Stored records
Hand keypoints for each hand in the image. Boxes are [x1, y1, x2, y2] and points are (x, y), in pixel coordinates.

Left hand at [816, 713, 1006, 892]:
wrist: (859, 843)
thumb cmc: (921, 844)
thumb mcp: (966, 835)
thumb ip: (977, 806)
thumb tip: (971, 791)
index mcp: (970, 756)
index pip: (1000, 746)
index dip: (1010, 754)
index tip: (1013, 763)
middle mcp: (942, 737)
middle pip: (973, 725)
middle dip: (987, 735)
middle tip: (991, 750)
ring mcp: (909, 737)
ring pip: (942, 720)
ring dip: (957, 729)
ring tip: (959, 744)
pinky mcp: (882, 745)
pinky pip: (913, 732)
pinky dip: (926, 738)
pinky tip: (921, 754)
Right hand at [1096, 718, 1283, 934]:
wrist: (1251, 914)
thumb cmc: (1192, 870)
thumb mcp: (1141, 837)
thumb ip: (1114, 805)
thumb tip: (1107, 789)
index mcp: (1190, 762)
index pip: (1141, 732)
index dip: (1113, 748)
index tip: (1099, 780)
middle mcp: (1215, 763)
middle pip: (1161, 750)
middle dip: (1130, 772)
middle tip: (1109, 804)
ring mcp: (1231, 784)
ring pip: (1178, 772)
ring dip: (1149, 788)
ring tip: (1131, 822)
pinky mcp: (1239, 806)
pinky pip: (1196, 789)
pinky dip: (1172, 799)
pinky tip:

= Exercise instructions =
Lines containing the word "index" must be found in the data above and copied.

= Output =
index mcp: (970, 756)
index pip: (1000, 746)
index dip: (1010, 754)
index tip: (1013, 763)
index mcp: (1190, 762)
index pip: (1141, 732)
index dip: (1113, 748)
index tip: (1099, 780)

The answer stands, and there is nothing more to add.